Oh no, the codes now read:
P1193 Inlet air temperature sensor voltage is wrong
P351 Coil #1 is not reaching peak current at the right time
P352 Coil #2 is not reaching peak current at the right time
P300 Misfire detected in multiple cylinders.
P302 Misfire detected in cylinder #2.
P303 Misfire detected in cylinder #3.
P123 Throttle position sensor voltage high
I’m not an auto DIYer, although I’m seriously considering taking some ASE classes at the community college for the sake of helping myself, my family and friends to avoid this sense of helplessness when it comes to car repair.
Lots of questions:
Can you please educate me a bit with regard to these codes and what repairs are needed, so I can feel more comfortable bringing this to the mechanic near me? Is 12 hrs to remove the head normal? He mentioned it could involve R&R two cylinders at $1,000, is that possible? Do all these codes go hand in hand with the zero compression? Would I be pushing my luck with continuing to drive the car? I read in one forum that P123 could indicate an unplugged or not fully plugged in TPS. Can I simply reach this with my hand and check?

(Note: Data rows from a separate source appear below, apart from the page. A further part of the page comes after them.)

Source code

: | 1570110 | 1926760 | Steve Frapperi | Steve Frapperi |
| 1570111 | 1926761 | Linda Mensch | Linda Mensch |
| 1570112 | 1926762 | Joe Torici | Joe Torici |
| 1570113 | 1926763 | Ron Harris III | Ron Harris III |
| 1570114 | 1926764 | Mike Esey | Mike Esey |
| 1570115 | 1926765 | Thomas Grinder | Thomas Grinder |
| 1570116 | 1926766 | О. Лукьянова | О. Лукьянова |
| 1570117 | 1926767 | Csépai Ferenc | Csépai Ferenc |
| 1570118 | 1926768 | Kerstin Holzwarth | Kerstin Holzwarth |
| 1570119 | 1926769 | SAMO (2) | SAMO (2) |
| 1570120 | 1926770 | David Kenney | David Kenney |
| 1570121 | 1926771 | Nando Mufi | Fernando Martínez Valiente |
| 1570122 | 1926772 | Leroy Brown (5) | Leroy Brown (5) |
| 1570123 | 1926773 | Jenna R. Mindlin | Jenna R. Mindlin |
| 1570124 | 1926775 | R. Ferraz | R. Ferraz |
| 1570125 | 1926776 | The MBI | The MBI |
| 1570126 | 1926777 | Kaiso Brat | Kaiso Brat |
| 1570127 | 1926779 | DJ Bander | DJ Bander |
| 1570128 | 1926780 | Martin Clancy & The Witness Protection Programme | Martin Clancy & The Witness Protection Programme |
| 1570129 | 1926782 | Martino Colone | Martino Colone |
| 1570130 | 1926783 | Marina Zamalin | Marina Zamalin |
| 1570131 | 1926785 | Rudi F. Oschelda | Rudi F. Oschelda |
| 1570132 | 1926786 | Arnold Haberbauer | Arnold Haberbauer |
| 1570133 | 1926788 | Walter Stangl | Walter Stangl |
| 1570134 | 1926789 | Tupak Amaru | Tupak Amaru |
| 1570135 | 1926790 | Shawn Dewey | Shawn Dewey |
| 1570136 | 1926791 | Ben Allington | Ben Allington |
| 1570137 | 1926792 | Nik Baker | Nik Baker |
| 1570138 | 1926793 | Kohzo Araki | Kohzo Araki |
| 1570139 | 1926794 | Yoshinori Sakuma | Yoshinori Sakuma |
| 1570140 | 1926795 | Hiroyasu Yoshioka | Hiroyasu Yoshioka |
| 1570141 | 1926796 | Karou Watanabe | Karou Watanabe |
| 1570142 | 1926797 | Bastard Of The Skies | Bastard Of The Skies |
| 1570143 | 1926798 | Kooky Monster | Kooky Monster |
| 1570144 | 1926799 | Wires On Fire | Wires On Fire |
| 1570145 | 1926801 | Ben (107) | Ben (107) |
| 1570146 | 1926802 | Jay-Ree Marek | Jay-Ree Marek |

Coincidence? On 9/5/09, I had the lower gasket, oil filter housing and the oil sender replaced by the above mechanic. Since then and before the engine light came on, I had three occasions when the Oil light would come on at idle after 20 minutes of stop/go driving. Light would turn off upon acceleration. On Saturday, the same mechanic put in a new oil sender unit- or so they said. I haven’t been in stop/go traffic to test it. Could this have caused the engine problems?
Thanks much in advance for your advice and guidance!!!